Redon’s marriage to Camille Falte in 1880 marked a change in his fortunes and his life was much happier from then on. In Paris he became close friends with Gauguin whose use of bold colours ‘inspired Redon away from his ‘black’ works.’ He was 50 when he started to paint in colour and his use of colour was sensational. It was a complete change from the dark period. Now his art was full of ‘joyful optimistic images’, portraits, flowers and colour fantasies. He was looked up to by a group of artists – the Nabis – as one who almost alone had ‘pursued an expressive and spiritual art.’ Closed Eyes, showing a woman’s head and modelled on his wife, is one of his first oils and is a ‘metaphor for spiritual awareness.’ It shows Redon’s great interest in the inner life.
(The above information is from The Great Artists, pp 2593-2624 (Marshall Cavendish1995)

Dried grass stalk
(Photo: Scott Murray)

An example of the ‘seeking’ artist
For me, Redon is an example of the artist who is on a spiritual quest.
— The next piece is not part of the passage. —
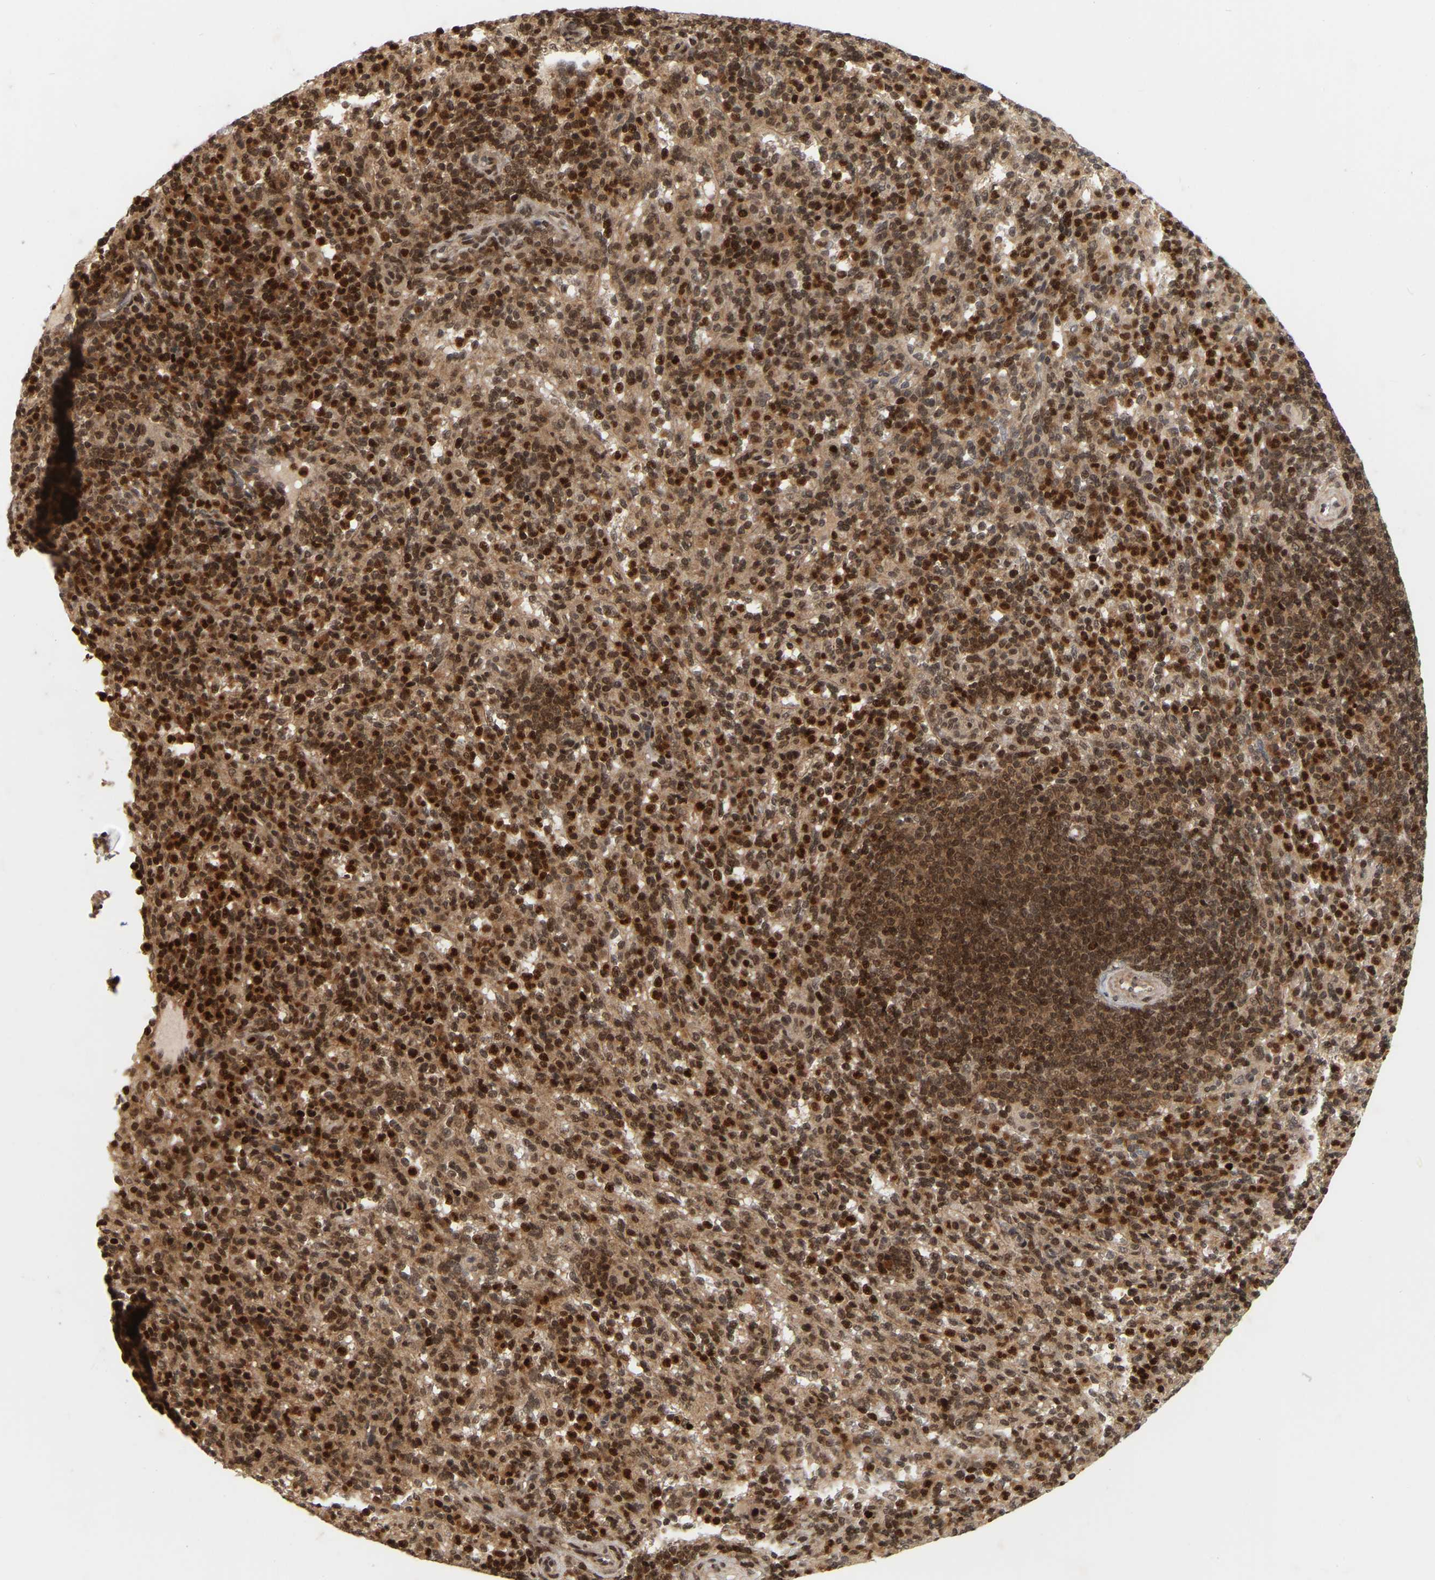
{"staining": {"intensity": "strong", "quantity": "25%-75%", "location": "cytoplasmic/membranous,nuclear"}, "tissue": "spleen", "cell_type": "Cells in red pulp", "image_type": "normal", "snomed": [{"axis": "morphology", "description": "Normal tissue, NOS"}, {"axis": "topography", "description": "Spleen"}], "caption": "This is a histology image of immunohistochemistry (IHC) staining of normal spleen, which shows strong staining in the cytoplasmic/membranous,nuclear of cells in red pulp.", "gene": "NFE2L2", "patient": {"sex": "male", "age": 36}}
There have been many other artists like him through the ages. How far these artists get to the truth about reality is another matter. But one thing is certain: they create great beauty in the process of the search. Redon is a prime example. This, for me, is the God image within, informed by ‘common grace.’ Although the Fall has obscured the image, people, including artists, keep searching. Unfortunately, often the search takes place against the background of general revelation, i.e. the revelation of God in ‘nature.’ The special revelation by God of Himself in the Bible is ignored, or even despised. So, despite creating beauty (guaranteed by the laws of reality) the real truth is never reached; the truth as revealed in Christ Jesus. And that is true whether the search is within or without, i.e. relying on the self or ‘nature’; simply because only God can reveal Himself.

Sùilean Dùinte (1890)
(le Odilon Redon)

Ìomhaigh stèidhicht’ air do mhnaoi fhèin,
‘s tha an ceann cho soillseach ciùin,
Na sùilean dùint’ ann an ùrnaigh
A’ sireadh an spiorad iùil

Sa chridhe, chan ann san àrainn,
Agus taosgaidh o seo a-mach
Iarmailt dhathan làidir àlainn
An àite na lithean brònach

Iargalt’ a lìon dealbh do bheatha
Gu ruige seo. Spreadhaidh dath
Bhod làimh mar fhalaisg, an tùrsa
A’ tionndadh gu nithean math.

Seo an ceann air a bheil solas
A’ dòrtadh mar bho ghrèin,
A’ gealltainn dhut làithean sòlais
Le flùraichean ‘s dealain-dè.

Closed Eyes (1890)

An image based on your own wife, / the head calm, effulgent, / the eyes closed as if in prayer / seeking the master spirit

In the heart, not in the environs, / and from now there will burst / a sky of strong vibrant colours / instead of the sombre, macabre

Shades that portrayed your life / till now. Colours will explode / from your hand like moor-burning, the sorrow / changing to good things.

This is the head on which the light pours / as if from the sun / your promise of golden days / of flowers and butterflies.